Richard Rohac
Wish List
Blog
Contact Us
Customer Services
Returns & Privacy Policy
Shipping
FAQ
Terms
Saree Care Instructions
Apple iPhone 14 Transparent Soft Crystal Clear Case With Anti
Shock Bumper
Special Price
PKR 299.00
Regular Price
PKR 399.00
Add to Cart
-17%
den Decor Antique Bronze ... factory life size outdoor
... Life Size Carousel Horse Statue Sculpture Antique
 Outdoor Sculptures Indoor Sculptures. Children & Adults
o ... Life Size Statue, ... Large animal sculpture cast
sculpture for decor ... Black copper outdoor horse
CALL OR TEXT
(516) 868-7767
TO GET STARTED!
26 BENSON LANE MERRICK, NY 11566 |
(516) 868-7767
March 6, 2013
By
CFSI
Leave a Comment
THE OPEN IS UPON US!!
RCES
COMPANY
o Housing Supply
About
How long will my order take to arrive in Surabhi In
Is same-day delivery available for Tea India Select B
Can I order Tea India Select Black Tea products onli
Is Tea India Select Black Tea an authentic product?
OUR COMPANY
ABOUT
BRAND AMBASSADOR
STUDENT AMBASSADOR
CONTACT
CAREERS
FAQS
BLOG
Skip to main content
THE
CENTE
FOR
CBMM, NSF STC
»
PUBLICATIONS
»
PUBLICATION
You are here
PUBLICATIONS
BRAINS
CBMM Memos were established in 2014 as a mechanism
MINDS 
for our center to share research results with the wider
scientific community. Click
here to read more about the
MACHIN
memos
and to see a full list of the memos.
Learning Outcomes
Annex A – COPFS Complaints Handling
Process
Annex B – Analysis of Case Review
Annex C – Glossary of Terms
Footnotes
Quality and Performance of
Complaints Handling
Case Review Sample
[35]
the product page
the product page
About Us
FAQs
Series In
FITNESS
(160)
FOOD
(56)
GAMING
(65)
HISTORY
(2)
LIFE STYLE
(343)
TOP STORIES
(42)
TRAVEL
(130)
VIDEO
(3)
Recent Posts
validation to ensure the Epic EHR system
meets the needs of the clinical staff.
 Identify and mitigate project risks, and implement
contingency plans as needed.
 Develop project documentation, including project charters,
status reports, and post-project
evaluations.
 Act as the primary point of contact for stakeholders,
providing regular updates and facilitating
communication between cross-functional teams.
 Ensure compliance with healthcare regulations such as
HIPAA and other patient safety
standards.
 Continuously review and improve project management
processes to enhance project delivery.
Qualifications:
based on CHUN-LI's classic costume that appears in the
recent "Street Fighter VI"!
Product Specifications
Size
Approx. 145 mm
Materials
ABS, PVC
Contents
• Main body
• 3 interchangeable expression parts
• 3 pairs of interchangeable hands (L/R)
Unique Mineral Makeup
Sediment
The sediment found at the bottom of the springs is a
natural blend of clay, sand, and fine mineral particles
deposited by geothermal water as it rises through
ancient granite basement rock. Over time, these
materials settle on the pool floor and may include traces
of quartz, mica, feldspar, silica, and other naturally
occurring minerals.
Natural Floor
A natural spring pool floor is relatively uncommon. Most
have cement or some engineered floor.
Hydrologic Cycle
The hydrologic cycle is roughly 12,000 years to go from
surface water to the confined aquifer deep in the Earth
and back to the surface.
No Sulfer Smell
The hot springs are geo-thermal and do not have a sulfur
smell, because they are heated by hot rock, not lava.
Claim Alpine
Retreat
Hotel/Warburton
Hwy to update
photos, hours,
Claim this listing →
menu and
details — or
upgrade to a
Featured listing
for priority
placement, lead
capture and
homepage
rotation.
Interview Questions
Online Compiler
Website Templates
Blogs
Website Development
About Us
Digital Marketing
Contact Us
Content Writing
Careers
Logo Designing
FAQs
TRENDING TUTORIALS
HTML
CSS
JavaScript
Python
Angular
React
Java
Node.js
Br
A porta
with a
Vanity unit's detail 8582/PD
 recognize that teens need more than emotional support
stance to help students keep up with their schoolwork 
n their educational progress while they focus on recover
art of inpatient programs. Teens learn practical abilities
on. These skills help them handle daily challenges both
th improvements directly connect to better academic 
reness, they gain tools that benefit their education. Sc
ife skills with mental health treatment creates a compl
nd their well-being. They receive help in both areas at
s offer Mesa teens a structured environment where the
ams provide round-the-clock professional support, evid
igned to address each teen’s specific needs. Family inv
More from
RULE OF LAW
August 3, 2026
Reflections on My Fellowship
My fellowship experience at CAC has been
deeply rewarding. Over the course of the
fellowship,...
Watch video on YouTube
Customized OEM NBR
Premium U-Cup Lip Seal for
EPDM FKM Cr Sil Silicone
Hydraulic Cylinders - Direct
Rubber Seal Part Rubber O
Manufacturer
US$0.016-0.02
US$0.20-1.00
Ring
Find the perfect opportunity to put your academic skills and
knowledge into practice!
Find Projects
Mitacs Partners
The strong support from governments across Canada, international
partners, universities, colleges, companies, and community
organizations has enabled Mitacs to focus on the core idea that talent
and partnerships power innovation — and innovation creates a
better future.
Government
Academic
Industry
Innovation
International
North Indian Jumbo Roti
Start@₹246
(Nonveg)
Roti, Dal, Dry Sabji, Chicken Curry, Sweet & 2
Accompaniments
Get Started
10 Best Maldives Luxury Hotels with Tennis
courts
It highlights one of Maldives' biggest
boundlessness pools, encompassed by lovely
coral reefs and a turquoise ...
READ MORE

####################

### Exercise requirements
Could you lay out the lines from the start through the one containing "sculpture for decor" as a Markdown table with the columns Row and Line, leaving out any blank lines?

### Written response
| Row | Line |
|---|---|
| 1 | Richard Rohac |
| 2 | Wish List |
| 3 | Blog |
| 4 | Contact Us |
| 5 | Customer Services |
| 6 | Returns & Privacy Policy |
| 7 | Shipping |
| 8 | FAQ |
| 9 | Terms |
| 10 | Saree Care Instructions |
| 11 | Apple iPhone 14 Transparent Soft Crystal Clear Case With Anti |
| 12 | Shock Bumper |
| 13 | Special Price |
| 14 | PKR 299.00 |
| 15 | Regular Price |
| 16 | PKR 399.00 |
| 17 | Add to Cart |
| 18 | -17% |
| 19 | den Decor Antique Bronze ... factory life size outdoor |
| 20 | ... Life Size Carousel Horse Statue Sculpture Antique |
| 21 |  Outdoor Sculptures Indoor Sculptures. Children & Adults |
| 22 | o ... Life Size Statue, ... Large animal sculpture cast |
| 23 | sculpture for decor ... Black copper outdoor horse |